◆ BRIEF ◆
Apart from any images, the entries are to be output exactly.

Stored data entries:

*** Block opens ***

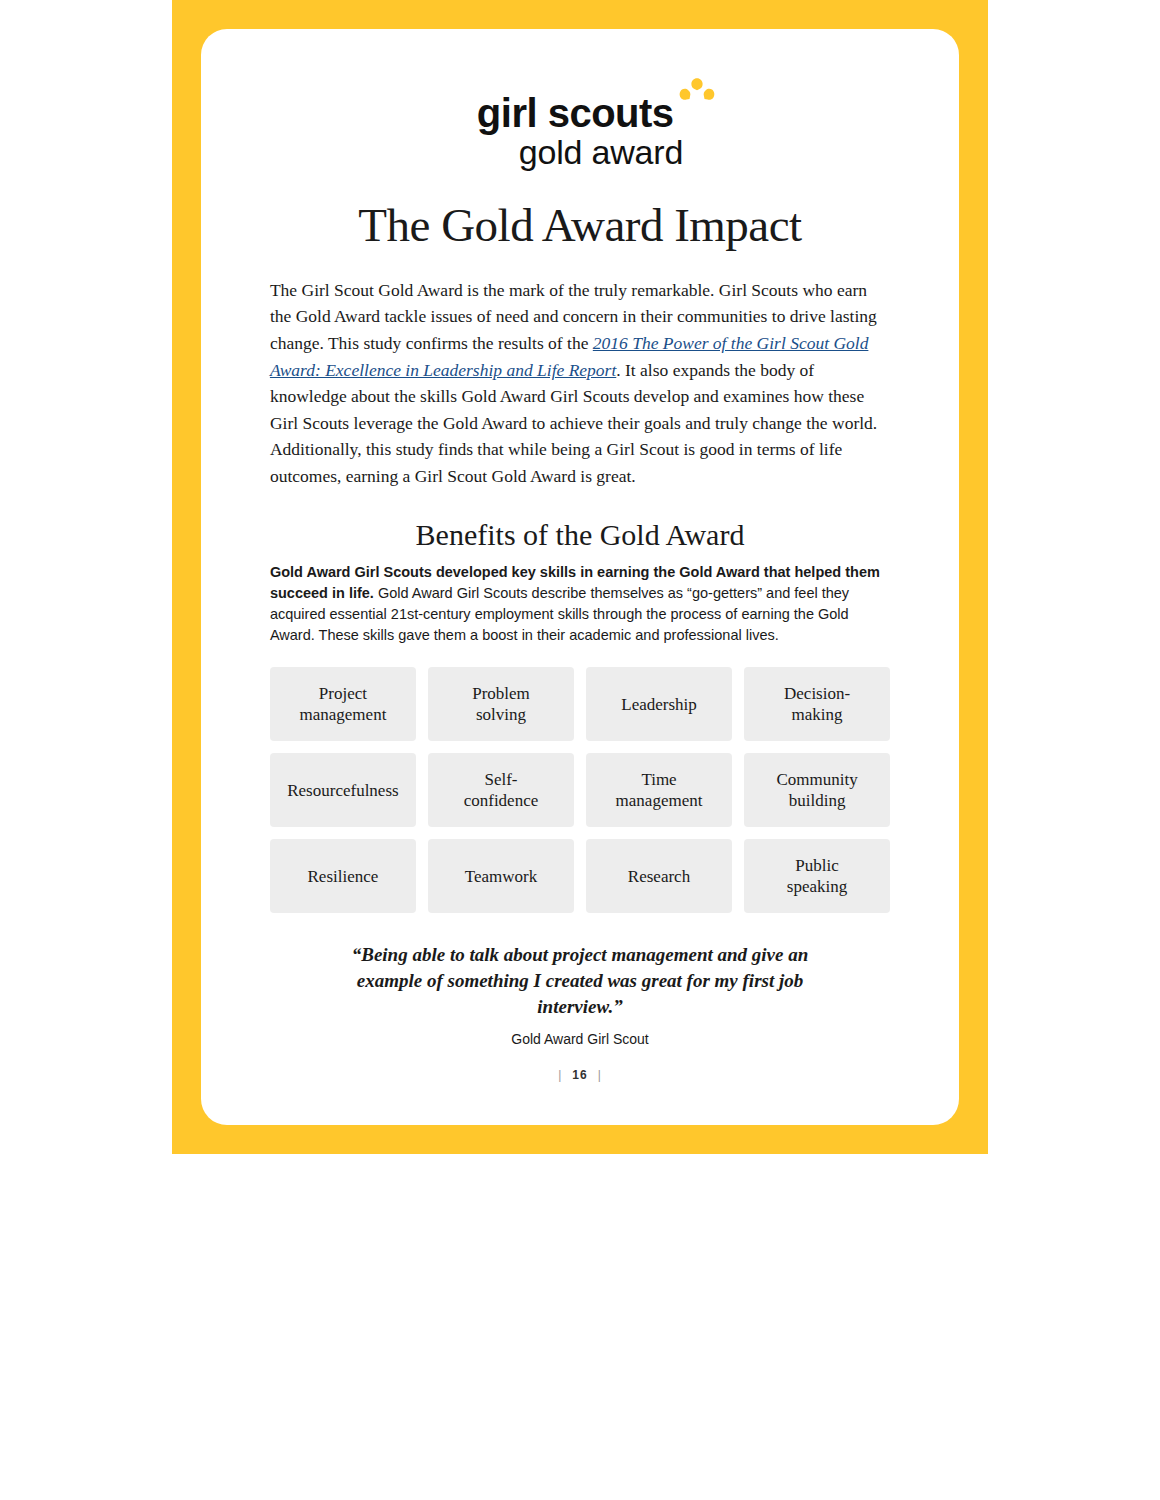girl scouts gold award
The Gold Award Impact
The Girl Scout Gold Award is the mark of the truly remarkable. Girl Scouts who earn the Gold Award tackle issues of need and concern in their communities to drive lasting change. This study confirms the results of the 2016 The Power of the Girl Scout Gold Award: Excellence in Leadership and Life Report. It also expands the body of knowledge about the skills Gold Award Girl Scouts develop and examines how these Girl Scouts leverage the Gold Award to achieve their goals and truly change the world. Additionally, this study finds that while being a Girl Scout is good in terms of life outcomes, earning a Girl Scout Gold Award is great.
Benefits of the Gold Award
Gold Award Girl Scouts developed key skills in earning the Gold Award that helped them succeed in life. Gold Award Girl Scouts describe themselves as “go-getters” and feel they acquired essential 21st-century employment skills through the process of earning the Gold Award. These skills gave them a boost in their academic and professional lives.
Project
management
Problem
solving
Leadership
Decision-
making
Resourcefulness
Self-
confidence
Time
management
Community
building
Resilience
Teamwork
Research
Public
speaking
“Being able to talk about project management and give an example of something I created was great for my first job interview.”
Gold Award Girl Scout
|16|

*** Block closes ***

◆ OUTPUT OF THE TASK ◆
girl scouts gold award
The Gold Award Impact
The Girl Scout Gold Award is the mark of the truly remarkable. Girl Scouts who earn the Gold Award tackle issues of need and concern in their communities to drive lasting change. This study confirms the results of the 2016 The Power of the Girl Scout Gold Award: Excellence in Leadership and Life Report. It also expands the body of knowledge about the skills Gold Award Girl Scouts develop and examines how these Girl Scouts leverage the Gold Award to achieve their goals and truly change the world. Additionally, this study finds that while being a Girl Scout is good in terms of life outcomes, earning a Girl Scout Gold Award is great.
Benefits of the Gold Award
Gold Award Girl Scouts developed key skills in earning the Gold Award that helped them succeed in life. Gold Award Girl Scouts describe themselves as “go-getters” and feel they acquired essential 21st-century employment skills through the process of earning the Gold Award. These skills gave them a boost in their academic and professional lives.
Project
management
Problem
solving
Leadership
Decision-
making
Resourcefulness
Self-
confidence
Time
management
Community
building
Resilience
Teamwork
Research
Public
speaking
“Being able to talk about project management and give an example of something I created was great for my first job interview.”
Gold Award Girl Scout
|16|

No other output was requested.